This is the fourth of a five-part series by regular Triple Crisis contributor Ali Kadri, Senior Research Fellow at the Middle East Institute, National University of Singapore, and author of Arab Development Denied: Dynamics of Accumulation by Wars of Encroachment (Anthem Press).
The series is based on an interview he granted to the Center for the Study of Human Rights at the London School of Economics (LSE). The full interview is available here.
Is “Arab socialism” viable? And if so, is it desirable?
One must critically analyse “Arab socialism” within its historical context. In times of immediate post-independence autonomy (the 1960s to the late 1970s), state dirigisme, high public investment rates, and more egalitarian redistribution characterised all Arab states. A particular set of Arab states followed the path of “Arab socialism”—they nationalised industry and finance and implemented agrarian reform as in Egypt, Iraq, Algeria, Libya, and Syria—which resulted in significant welfare gains. However, half-hearted Arab socialist egalitarian processes, initiated from the top down, excluded the working class from participating actively in defending their gains, deepened labour-process regimentation, suppressed autonomous labour representation, and exacted differential gains accrued to the state bourgeoisie via wage system exploitation.

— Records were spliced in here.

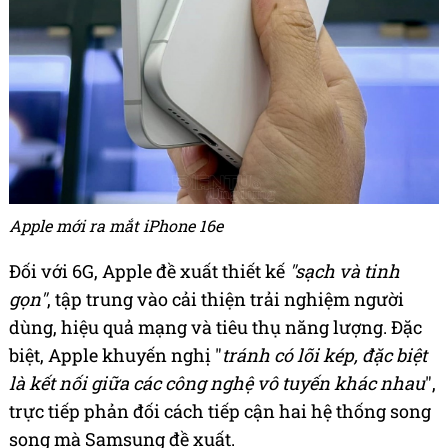
Apple mới ra mắt iPhone 16e
Đối với 6G, Apple đề xuất thiết kế
"sạch và tinh
gọn"
, tập trung vào cải thiện trải nghiệm người
dùng, hiệu quả mạng và tiêu thụ năng lượng. Đặc
biệt, Apple khuyến nghị "
tránh có lõi kép, đặc biệt
là kết nối giữa các công nghệ vô tuyến khác nhau
",
trực tiếp phản đối cách tiếp cận hai hệ thống song
song mà Samsung đề xuất.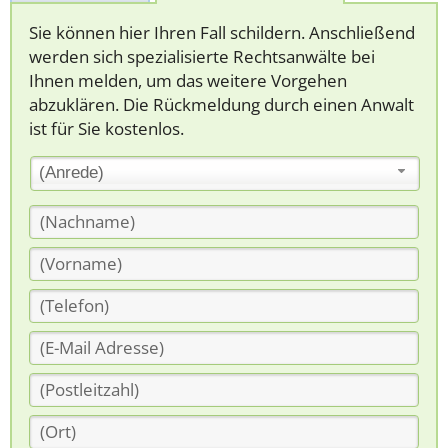
Sie können hier Ihren Fall schildern. Anschließend
werden sich spezialisierte Rechtsanwälte bei
Ihnen melden, um das weitere Vorgehen
abzuklären. Die Rückmeldung durch einen Anwalt
ist für Sie kostenlos.
(Anrede)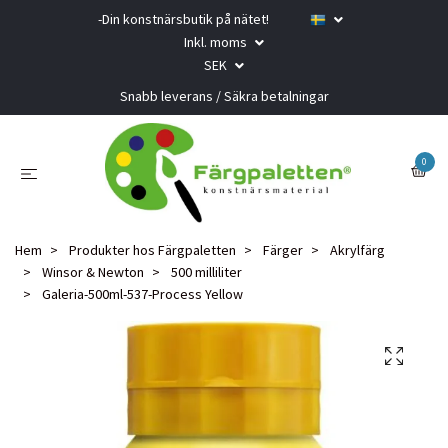
-Din konstnärsbutik på nätet!
Inkl. moms
SEK
Snabb leverans / Säkra betalningar
0
Hem
Produkter hos Färgpaletten
Färger
Akrylfärg
Winsor & Newton
500 milliliter
Galeria-500ml-537-Process Yellow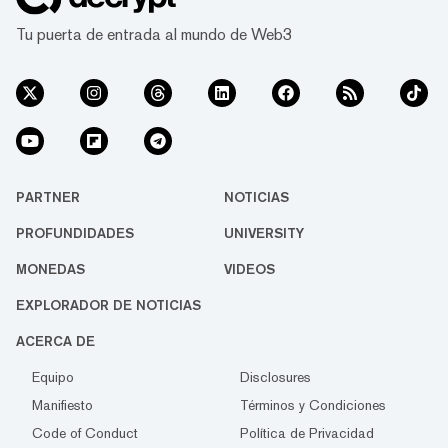
Tu puerta de entrada al mundo de Web3
PARTNER
NOTICIAS
PROFUNDIDADES
UNIVERSITY
MONEDAS
VIDEOS
EXPLORADOR DE NOTICIAS
ACERCA DE
Equipo
Disclosures
Manifiesto
Términos y Condiciones
Code of Conduct
Política de Privacidad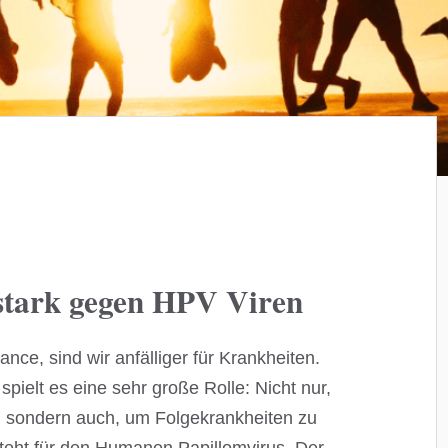
 stark gegen HPV Viren
ce, sind wir anfälliger für Krankheiten.
ielt es eine sehr große Rolle: Nicht nur,
, sondern auch, um Folgekrankheiten zu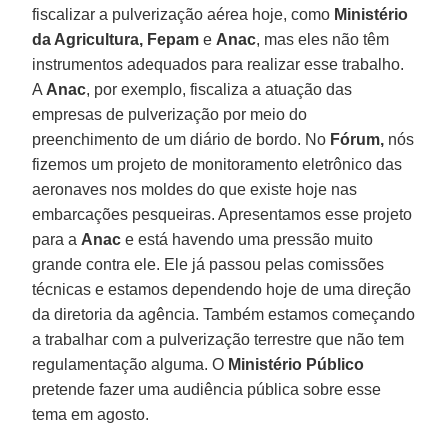
fiscalizar a pulverização aérea hoje, como
Ministério
da Agricultura, Fepam
e
Anac
, mas eles não têm
instrumentos adequados para realizar esse trabalho.
A
Anac
, por exemplo, fiscaliza a atuação das
empresas de pulverização por meio do
preenchimento de um diário de bordo. No
Fórum,
nós
fizemos um projeto de monitoramento eletrônico das
aeronaves nos moldes do que existe hoje nas
embarcações pesqueiras. Apresentamos esse projeto
para a
Anac
e está havendo uma pressão muito
grande contra ele. Ele já passou pelas comissões
técnicas e estamos dependendo hoje de uma direção
da diretoria da agência. Também estamos começando
a trabalhar com a pulverização terrestre que não tem
regulamentação alguma. O
Ministério Público
pretende fazer uma audiência pública sobre esse
tema em agosto.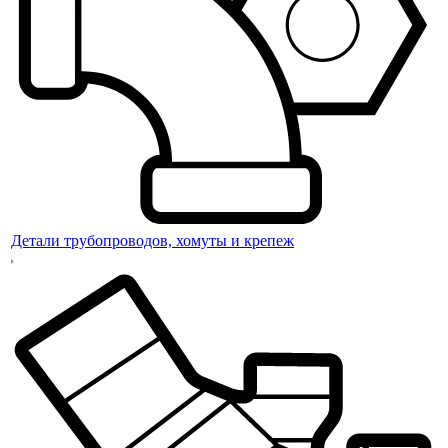
Детали трубопроводов, хомуты и крепеж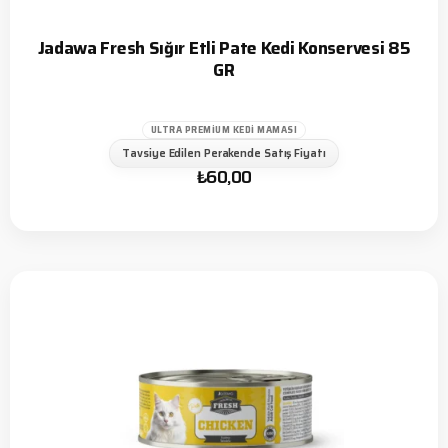
Jadawa Fresh Sığır Etli Pate Kedi Konservesi 85
GR
ULTRA PREMIUM KEDI MAMASI
Tavsiye Edilen Perakende Satış Fiyatı
₺
60,00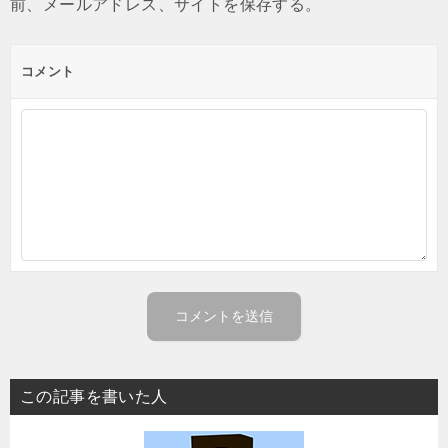
前、メールアドレス、サイトを保存する。
コメント
この記事を書いた人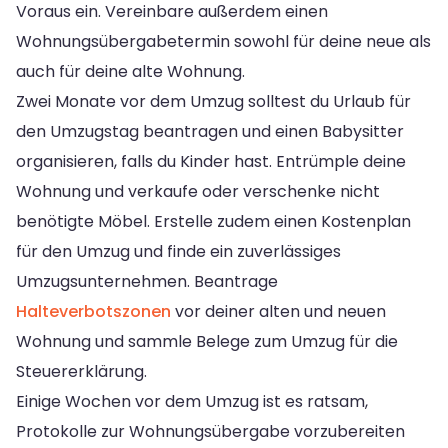
Voraus ein. Vereinbare außerdem einen
Wohnungsübergabetermin sowohl für deine neue als
auch für deine alte Wohnung.
Zwei Monate vor dem Umzug solltest du Urlaub für
den Umzugstag beantragen und einen Babysitter
organisieren, falls du Kinder hast. Entrümple deine
Wohnung und verkaufe oder verschenke nicht
benötigte Möbel. Erstelle zudem einen Kostenplan
für den Umzug und finde ein zuverlässiges
Umzugsunternehmen. Beantrage
Halteverbotszonen
vor deiner alten und neuen
Wohnung und sammle Belege zum Umzug für die
Steuererklärung.
Einige Wochen vor dem Umzug ist es ratsam,
Protokolle zur Wohnungsübergabe vorzubereiten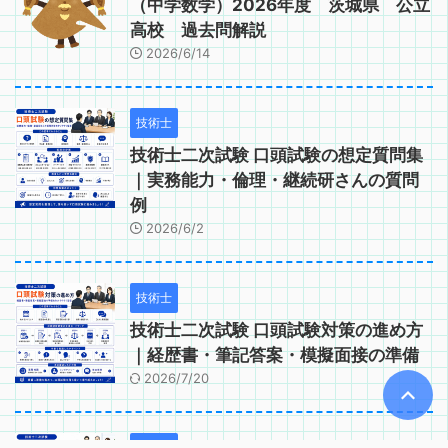
（中学数学）2026年度 茨城県 公立
高校 過去問解説
2026/6/14
技術士
技術士二次試験 口頭試験の想定質問集
｜実務能力・倫理・継続研さんの質問
例
2026/6/2
技術士
技術士二次試験 口頭試験対策の進め方
｜経歴書・筆記答案・模擬面接の準備
2026/7/20
技術士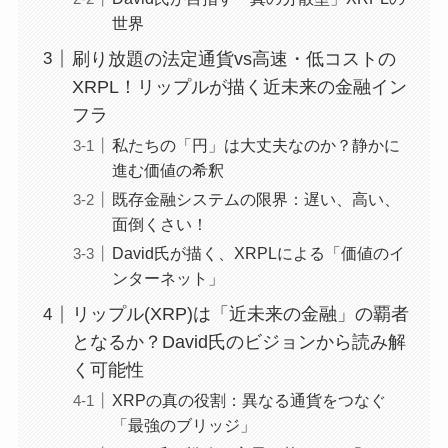
世界
刷り放題の法定通貨vs高速・低コストの
XRPL！リップルが描く近未来の金融イン
フラ
私たちの「円」は大丈夫なのか？静かに
進む価値の希釈
既存金融システムの限界：遅い、高い、
面倒くさい！
David氏が描く、XRPLによる「価値のイ
ンターネット」
リップル(XRP)は「近未来の金融」の覇者
となるか？David氏のビジョンから読み解
く可能性
XRPの真の役割：異なる通貨をつなぐ
「最強のブリッジ」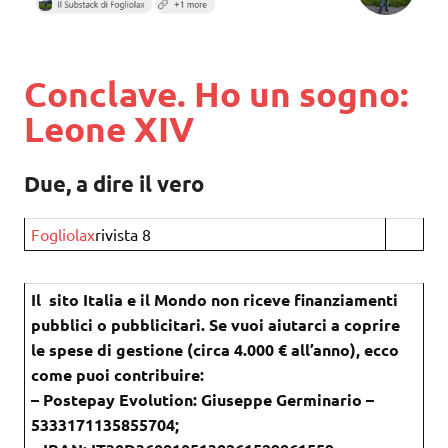
Conclave. Ho un sogno:
Leone XIV
Due, a dire il vero
Fogliolax
rivista 8
Il sito Italia e il Mondo non riceve finanziamenti
pubblici o pubblicitari. Se vuoi aiutarci a coprire
le spese di gestione (circa 4.000 € all’anno), ecco
come puoi contribuire:
– Postepay Evolution: Giuseppe Germinario –
5333171135855704;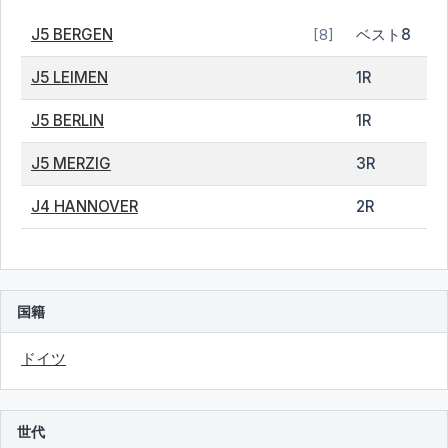
J5 BERGEN
ベスト8
[8]
J5 LEIMEN
1R
J5 BERLIN
1R
J5 MERZIG
3R
J4 HANNOVER
2R
国籍
ドイツ
世代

On the opposite side of Arab socialism, in the monarchic Arab states—the Gulf, Morocco and Jordan—regime stability was ordained by the extension of U.S.-tailored security arrangements and the not-so-hidden fact that the monarchs practically owned national resources and managed redistribution solely for the purpose of stabilisation in relation to the U.S.’s anti-Soviet positioning. In Arab socialist states, which sided with the USSR, a colonially-weakened national bourgeoisie that was short on financing and cornered into commercial practices, could not deliver in terms of development. Moreover, its tainted reputation as a colonial subsidiary had not provided it with the necessary ideological support to govern. Single-party Arab socialist regimes rose to power and supplanted the rise of bourgeois democratic governments. The Arab socialist state, through populist appeal and the capacity to generate its own finance, acted as a surrogate industrial bourgeoisie in handling capital’s production and appropriation measures. The state rose as the principal owner of the means of production and appropriator/distributor of the social product. The private sector shrank but still absorbed a significant chunk of the labour force in artisanal and petty farming undertakings. State ownership existed side-by-side with a constrained private sector. In hindsight, it was inevitable that private sector expansion would recommence when the state bourgeois class required more economic space to grow and the political climate ripened for ‘free market’ policies and openness—as happened since the early 1980s, or more conclusively, in the early 1990s as the Soviet Union fell.